The first one came apart immediately. Go back. Her father was down there, in a system that had already sent people to kill him once, and her name was now in a Sanctum file somewhere with the word attuned next to it. Going back wasn’t safety. The Sanctum knew her name now. That was a fact that didn’t care where she slept. The second one came apart almost as fast. Disappear. Run. Find somewhere the reach of the Sanctum was thinner. She’d spent her whole life on Iapetus. She didn’t know what thinner looked like and she didn’t trust that it lasted.
The third one didn’t come apart.
She didn’t love it. Didn’t trust it entirely. But it was the only option that actually addressed the problem rather than just relocating it. Learn what she was carrying. Learn how to use it. Make sure that the next time someone came for her father, and she had no illusions that there wouldn’t be a next time, she had something to meet them with.

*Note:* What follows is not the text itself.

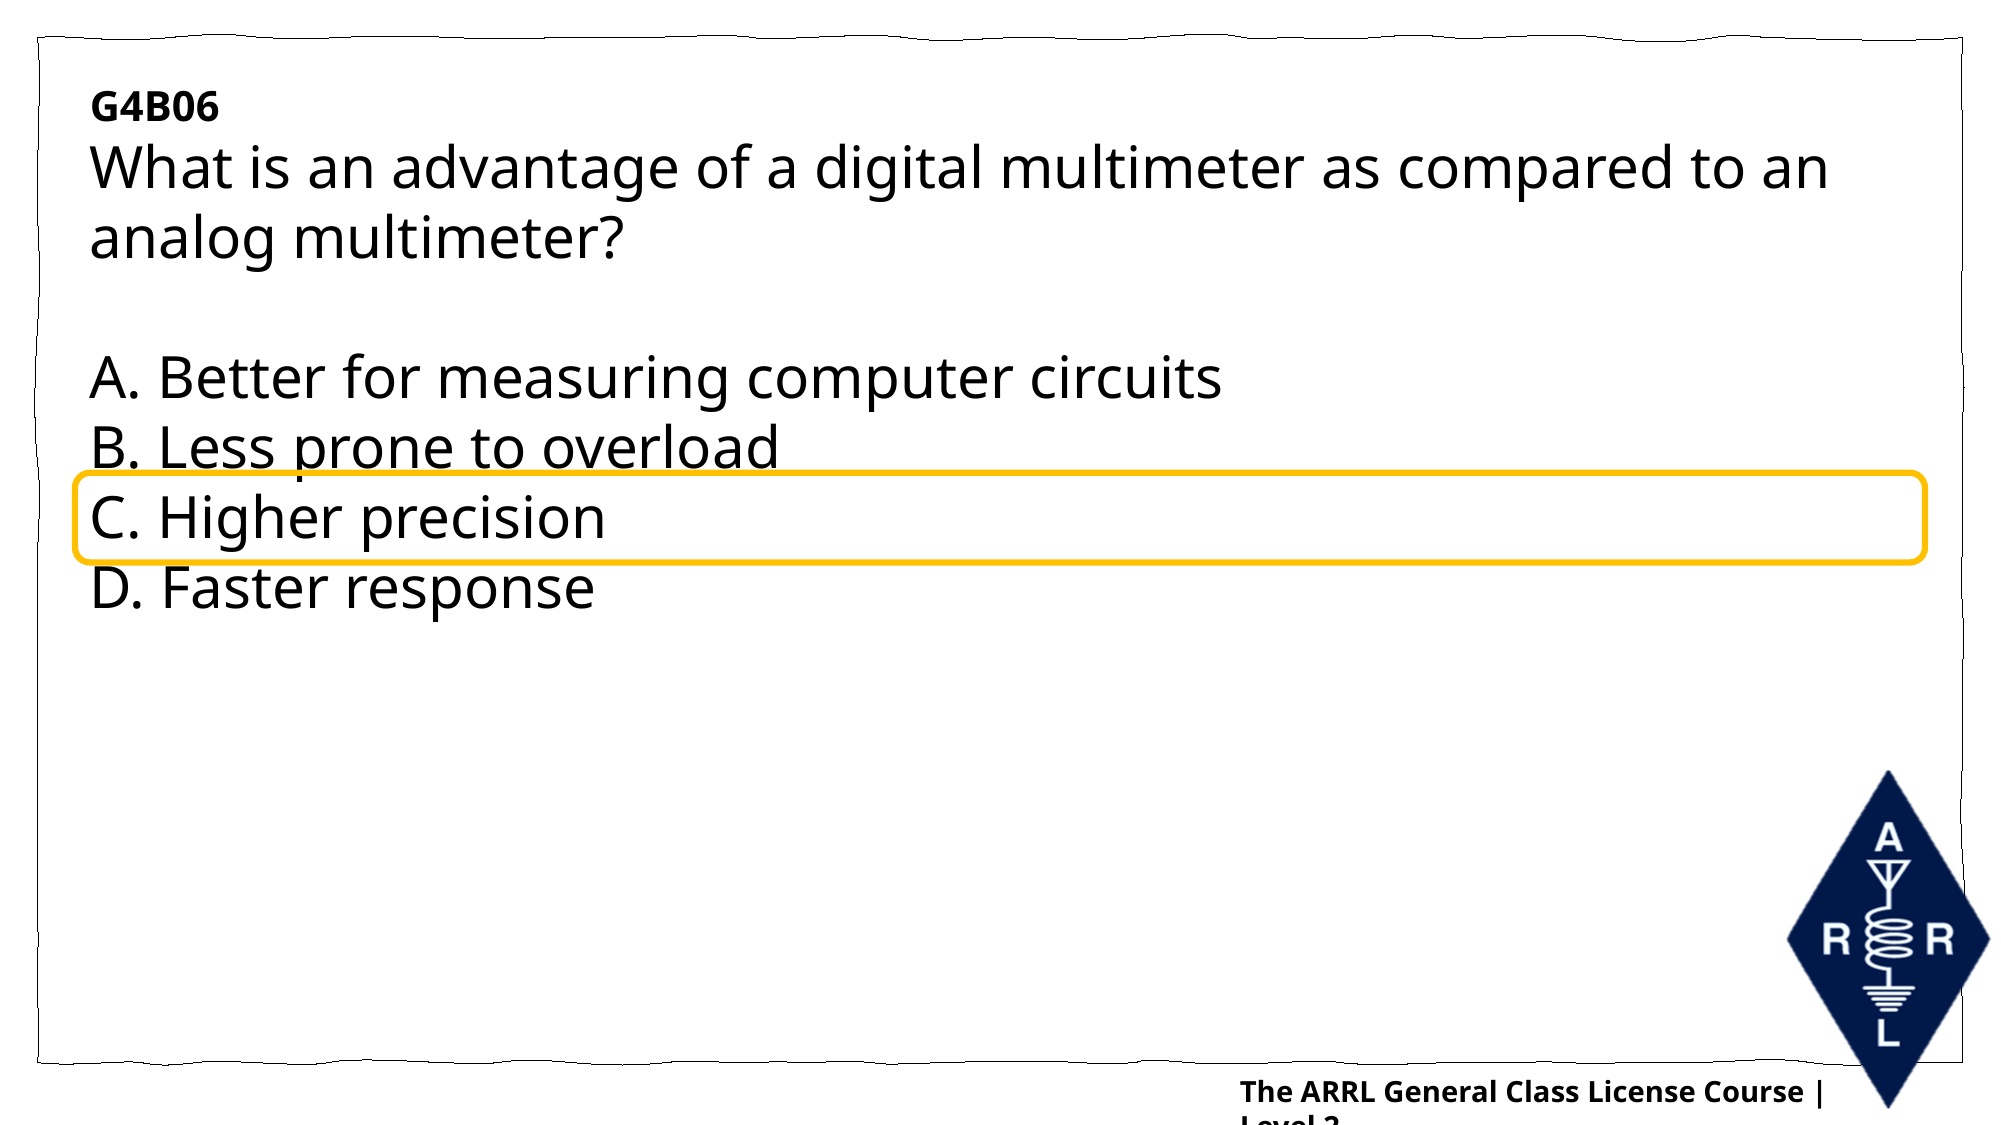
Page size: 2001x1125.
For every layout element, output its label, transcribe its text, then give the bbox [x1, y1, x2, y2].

She looked at Caelum. He was staring at nothing in particular, the way people stared when they were working through something they didn’t want to finish working through. She could see it in his face, the specific quality of someone who had stopped weighing and started accepting.
“Feel things sometimes,“ he’d said. “Done things I can’t explain.“ Years of carrying something he’d refused to name because naming it meant someone else could use it. She understood that. More than she’d expected to.
“So,” she said.
He looked at her.
She didn’t ask the question. Just let the syllable sit there and do its work.
He was quiet for a long moment. Then something moved across his face. Not resolution exactly, more like the last resistance going out of it. Like a man who’d been holding a breath for a very long time and had just decided to let it go.
“Yeah,” he said. Quietly. Like it was something he was saying to himself as much as to her.
That was enough.
She turned back to the viewport. Iapetus below them — the rigs visible from up here, the industrial sprawl of it, the grids of light marking the corporate infrastructure she’d spent her whole life inside without ever seeing from outside. It looked different from here. Smaller and larger at once. The place she’d understood completely this morning. The place she had no clear picture of now.
Her father was down there somewhere. Hiding, if Caelum was right. Scared, probably. Telling himself she was fine because the alternative wasn’t something he could function inside of.
I’m fine, she thought, in the direction of the moon. I’m coming back different. But I’m fine.
She didn’t say it out loud. Just held it against the glass and watched the rigs burn their patient light into the dark. Somewhere behind her, Caelum hadn’t left. That was the whole answer, really. Neither of them had left. The door to whatever came next was already open. Neither of them had announced it. Neither of them needed to.
It had just become true, the way things did, quietly, and without anyone’s permission.